The parcel, a largely wooded Essex County tract owned by the Johanson family, buffers state lands, including Pokamoonshine Mountain, and sits within the viewshed of the historic firetower on the summit of Pokamoonshine, a popular destination for rock climbers, hikers and cross-country skiers.
In 2009, the Johanson family donated a conservation easement encumbering approximately 1,400 acres of land in the Essex County town of Chesterfield. Today’s donation protects adjacent lands also owned for decades by the family.
Both donations were made to the Open Space Conservancy, OSI’s land acquisition affiliate.
Eric Johanson began traveling to the Adirondacks with his parents in the late 1940s. He purchased a 175-acre tract in the area when he was 19 years old, then acquired other contiguous parcels over time to create a sanctuary he called Baldface Mountain Preserve. His ancestors came from Sweden and were landowners and farmers, so an appreciation for the land has been a longtime family tradition, he said.
“The Adirondack Park is an international treasure, and we are glad to play our small part to ensure that it is conserved for generations to come,” Johanson said.
The conservation easement permits the future subdivision and modest single-family residential or limited commercial (i.e. bed and breakfast) development of two lots, and will otherwise restrict development and subdivision. It will permit passive recreational use and sustainable forestry in accordance with a forest management plan that is acceptable to the New York State Department of Environmental Conservation.
The Johanson family retains ownership of the land and may pass it on or even sell the land, although any future owners must adhere to the terms of the easement.
In many cases, conservation easements are an effective tool for achieving conservation goals.
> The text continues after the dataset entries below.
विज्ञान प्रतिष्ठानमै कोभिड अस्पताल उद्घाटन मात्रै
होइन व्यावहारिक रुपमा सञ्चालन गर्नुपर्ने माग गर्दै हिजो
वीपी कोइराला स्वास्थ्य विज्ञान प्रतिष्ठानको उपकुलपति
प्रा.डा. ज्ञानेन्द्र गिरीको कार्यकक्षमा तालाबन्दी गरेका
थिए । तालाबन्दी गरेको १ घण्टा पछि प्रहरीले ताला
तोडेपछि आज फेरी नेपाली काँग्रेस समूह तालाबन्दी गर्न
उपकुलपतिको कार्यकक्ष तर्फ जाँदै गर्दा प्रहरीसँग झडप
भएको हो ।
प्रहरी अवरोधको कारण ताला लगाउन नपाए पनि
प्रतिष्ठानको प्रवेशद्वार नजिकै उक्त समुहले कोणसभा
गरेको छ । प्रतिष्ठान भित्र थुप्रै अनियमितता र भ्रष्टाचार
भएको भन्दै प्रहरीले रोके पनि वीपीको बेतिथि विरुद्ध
Easements maintain scenic viewsheds, preserve ecological habitat, and protect historic and agricultural landscapes while keeping the lands in private hands and on local tax rolls.
The Johanson property borders the western shore of Butternut Pond and is bisected by several brooks, most of which feed into Auger Lake, which in turn empties into the Ausable River and eventually into Lake Champlain.
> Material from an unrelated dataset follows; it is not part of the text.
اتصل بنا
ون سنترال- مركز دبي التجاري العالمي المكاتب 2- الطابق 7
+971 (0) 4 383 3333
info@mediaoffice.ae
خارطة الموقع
“OSI is delighted to have developed such a strong working relationship with this conservation-minded family,” said Kim Elliman, OSI’s president and CEO. “This second easement donation demonstrates an admirable commitment to the protection of natural resources within the Adirondack Park. Protection of the Baldface Mountain Preserve will ensure the preservation of important Adirondack viewsheds and waterways, while simultaneously keeping these lands in the hands of private, working forest landowners.”
The acquisition of this conservation easement furthers OSI’s long-held goal of protecting signature Adirondack landscapes. Over the past 15 years, OSI has protected iconic Adirondack landscapes such as the 2,000-acre Last Chance Ranch south of Lake Placid, the 13,000-acre-plus Tahawus tract at the southern entrance to the High Peaks, which includes the historic village of Adirondac, and other important natural areas. Just two weeks ago, the organization acquired the historic Marion River Carry in the central Adirondack Park.
In 2007, OSI also participated, as a conservation lender, in the The Nature Conservancy’s celebrated Finch, Pruyn acquisition, a single transaction that protected nearly 250 square miles of forestland, streams, lakes and mountains just south of the High Peaks region.